The International Air Transport Association (Iata) has urged the European Union to review its Emissions Trading System (EU ETS) to protect the competitiveness of Europe’s air transport industry.

Iata said on Thursday that the review was essential to strengthen European air connectivity and economic resilience amid rising compliance costs and geopolitical volatility.

The association wants the EU to ensure full implementation of the Carbon Offsetting and Reduction Scheme for International Aviation (Corsia) for all international flights, including intra-European Economic Area routes. 

This would prevent market fragmentation, avoid regional derogations and overlapping measures and uphold the global framework agreed through the International Civil Aviation Organization.

It also wants the EU ETS to introduce a purchase-based “book-and-claim” system for Sustainable Aviation Fuel (SAF). The mechanism would allow airlines to claim environmental attributes based on purchase records, independent of physical uplift location. 

Iata said this would deliver investment certainty, affordability and a level playing field for all operators. Amendments to the EU ETS directive and full extension of the Union Database are required to track both physical supply and environmental attributes and prevent double-counting.

The association has also called for a greater share of aviation’s EU ETS revenues to be reinvested directly into the sector’s transition. With free allowances phasing out from 2024, airlines are expected to surrender nearly 330 million allowances between 2026 and 2030. 

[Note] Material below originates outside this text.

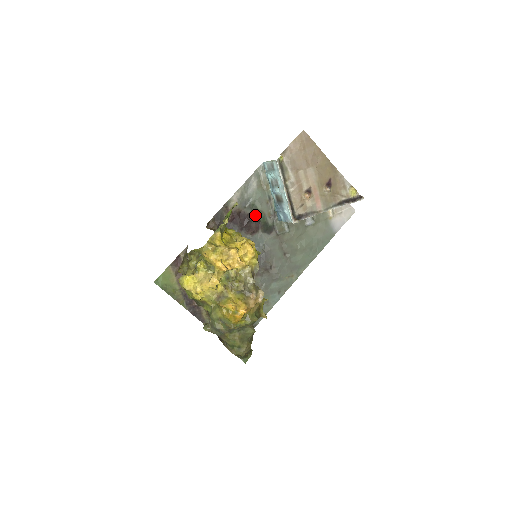
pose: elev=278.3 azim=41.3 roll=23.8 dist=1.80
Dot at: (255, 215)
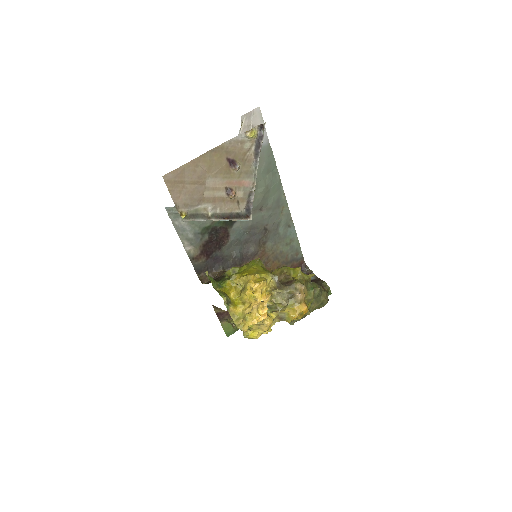
Dot at: (213, 231)
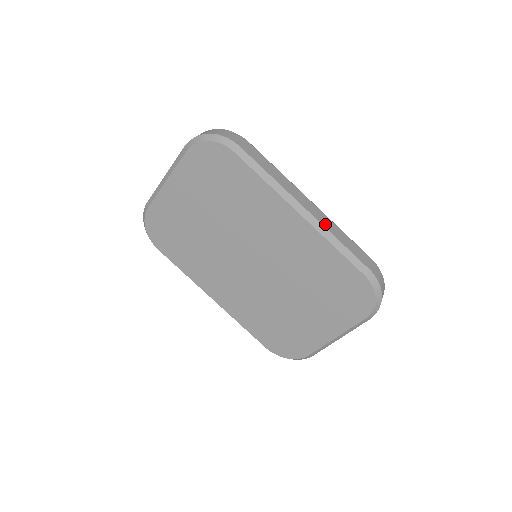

Current incentives, such as the SAF Allowance scheme, cover only 4-5% of needs. Iata recommends increasing both the volume and duration of support, prioritising less mature SAF pathways, cost-parity measures and reinstatement of free allowances to protect competitiveness.

Iata noted growing EU-level scepticism about the ETS’s effectiveness and its drag on competitiveness, a concern echoed in the Draghi Report. The association warned that sudden cost spikes risked weakening connectivity, reducing consumer choice and diverting capital from green investments.

Iata director general, Willie Walsh, said European aviation policy must bolster competitiveness as it advanced decarbonisation

Reviewing the EU ETS offers a critical opportunity to refocus efforts on cost-effective emission reductions. The priority must be the full implementation of Corsia, the reinvestment of EU ETS revenues into SAF and other credible decarbonisation solutions, and the elimination of overlapping measures that add cost and complexity without environmental gain,” Walsh said.

“By doing so, we will protect European air connectivity – a vital strategic asset foundational to EU integration, trade and commerce. Amid global economic strain and geopolitical volatility, the EU ETS review must deliver a harmonised climate policy framework that balances the sector’s competitiveness with its climate ambitions,” he said.

The Sustainable Transport Investment Plan estimates EUR 57–67 billion is required for SAF by 2035 and EUR 268–376 billion by 2050. Rechannelling EU ETS revenues, alongside limited Innovation Fund support to date, would accelerate a competitive SAF market, according to the association.